The study in the May 31, 2011 issue of Toxicology showed that ingestion of Lactobacillus casei (L. casei) or Lactobacillus reuteri (L. reuteri) helped improve a spectrum of biochemical parameters in rats exposed to alfatoxins.
For the study, A. S. Hathout and colleagues at the National Research Center in Cairo, Egypt gave female Sprague Dawley rats a diet with aflatoxins at a dose of 3 mg/kg body weight. Some rats received L. casei or L. reuteri at a dose of 10 ml/kg body weight for four weeks.
The researchers found that rats exposed to aflatoxins alone reduced their food intake and serum antioxidant capacity, and lowered their body weight.
The toxins also significantly increased levels of "transaminase, alkaline phosphatase cholesterol, triglycerides, total lipids, creatinine, uric acid, and nitric oxide in serum, and lipid peroxidation in the liver and kidney," as the authors reported.
Treatment with Lactobacillus bacteria, particularly L. reuteri, on the other hand, effectively improved all the biochemical or physiological parameters.
Previous studies, according to the authors, have already showed that lactic acid-producing bacteria can remove mycotoxins from aqueous solutions, suggesting that these bacteria may help eliminate food-borne aflatoxins.
The Lactobacillus species tested in the study are naturally present in the gut flora in the human gastrointestinal tract and vagina, and are already considered probiotics because they have been found to provide a range of possible health benefits such as preventing colon, liver, bladder, and mammary cancers.
L. casei is commonly used as a probiotic to help digestion, boost lactose tolerance, and reduce constipation, among other things. Some commercial products with a strain of this species are known to inhibit the growth of Helicobacter pylori in a lab study. Helicobacter pylori can induce stomach cancer.

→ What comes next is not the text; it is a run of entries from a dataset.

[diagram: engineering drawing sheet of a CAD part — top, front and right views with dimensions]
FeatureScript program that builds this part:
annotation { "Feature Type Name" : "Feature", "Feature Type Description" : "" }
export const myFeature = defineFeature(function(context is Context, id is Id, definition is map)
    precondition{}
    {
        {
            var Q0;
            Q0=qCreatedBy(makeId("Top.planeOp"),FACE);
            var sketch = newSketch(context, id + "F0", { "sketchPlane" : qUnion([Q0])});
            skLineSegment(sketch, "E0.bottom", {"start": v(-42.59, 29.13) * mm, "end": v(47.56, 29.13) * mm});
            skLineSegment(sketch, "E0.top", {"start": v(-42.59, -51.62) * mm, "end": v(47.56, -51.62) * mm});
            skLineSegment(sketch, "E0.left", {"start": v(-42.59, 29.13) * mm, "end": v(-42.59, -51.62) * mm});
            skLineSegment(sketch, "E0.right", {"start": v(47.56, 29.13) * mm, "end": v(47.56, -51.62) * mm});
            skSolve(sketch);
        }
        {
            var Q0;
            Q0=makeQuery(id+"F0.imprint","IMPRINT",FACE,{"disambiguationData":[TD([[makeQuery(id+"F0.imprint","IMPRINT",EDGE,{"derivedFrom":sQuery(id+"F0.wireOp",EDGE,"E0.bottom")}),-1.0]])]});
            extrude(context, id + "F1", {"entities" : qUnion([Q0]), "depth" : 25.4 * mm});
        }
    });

The researchers said both the L. casei and the L. reuteri used in the study were safe to use in functional foods.
Alfatoxins are commonly present in corn, peanuts, and grains. Aflatoxin B is one of the dangerous toxins that can induce liver cancer.
Those who want to reduce the risk from exposure to aflatoxins may consider using a vegan diet. According to Dr. T Colin Campbell, distinguished nutrition professor at Cornell University, aflatoxins can't have an effect on people eating a plant-based diet.